The Defendant has moved to dismiss the complaint, contending that the statute is constitutional, and that Plaintiff has failed to state a cause of action for intentional tort as defined by statute. Plaintiff has filed a response urging the trial court to deny the motion because the statute is an unconstitutional special law, and because the Defendant has failed to show that the complaint is deficient.

This case presents a significant constitutional question which may ultimately be decided by the Oklahoma Supreme Court.

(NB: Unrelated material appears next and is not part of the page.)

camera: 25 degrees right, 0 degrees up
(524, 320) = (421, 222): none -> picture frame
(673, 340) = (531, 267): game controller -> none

AAJ Amicus Brief Urges Rehearing of Bankruptcy Decision Undermining Successor Liability

February 19th, 2014

On Feb. 18, 2014, the American Association for Justice (AAJ), along with the New Jersey Association for Justice (NJAJ), filed an amicus brief in a case of substantial interest to product liability attorneys, Aaroma Holdings, LLC v. Diacetyl Plaintiffs, No. 13-1467 (3rd Cir.).  Emoral Inc. was a manufacturer of diacetyl, a chemical for food flavorings, such as butter flavor for theater popcorn. Plaintiffs are employees of flavoring manufacturers who developed serious and permanent lung damage caused by exposure to the chemical. Emoral sold its assets to Aaroma Holdings, which has continued much of Emoral’s operations, and declared bankruptcy.  The bankruptcy trustee then entered into a settlement that released Aaroma from any claims that were part of the bankruptcy estate. A number of lung-injury plaintiffs pursued their cause of action in New Jersey state courts, contending that Aaroma could be held liable as a “mere continuation” of Emoral. Aaroma moved the federal bankruptcy court to enforce the settlement agreement and enjoin the state court actions. The bankruptcy court denied the motion, but the district court reversed, and the Third Circuit affirmed. The court of appeals held that the injured workers’  claims were generalized claims similar to other creditors of Emoral and were thus settled by the Trustee’s settlement.

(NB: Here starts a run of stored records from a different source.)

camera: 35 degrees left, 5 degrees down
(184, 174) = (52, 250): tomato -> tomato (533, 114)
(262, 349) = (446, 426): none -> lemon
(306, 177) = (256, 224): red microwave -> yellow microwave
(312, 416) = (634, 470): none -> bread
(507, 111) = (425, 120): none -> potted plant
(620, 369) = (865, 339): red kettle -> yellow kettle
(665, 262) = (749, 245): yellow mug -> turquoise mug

The amicus brief supports plaintiffs’ motion for rehearing or rehearing en banc. The brief, prepared by David J. Molton, New York, NY, with assistance from CCL’s Jeffrey White, argues that the personal injury claims are individual claims that belong to the plaintiffs, rather than to the bankruptcy estate. To hold otherwise undermines the strong public policy behind successor liability which preserves legal redress for wrongful injury and shifts the costs of injury to the corporation that profits from the continuation of Emoral’s business and could spread the costs of the injuries caused by that business.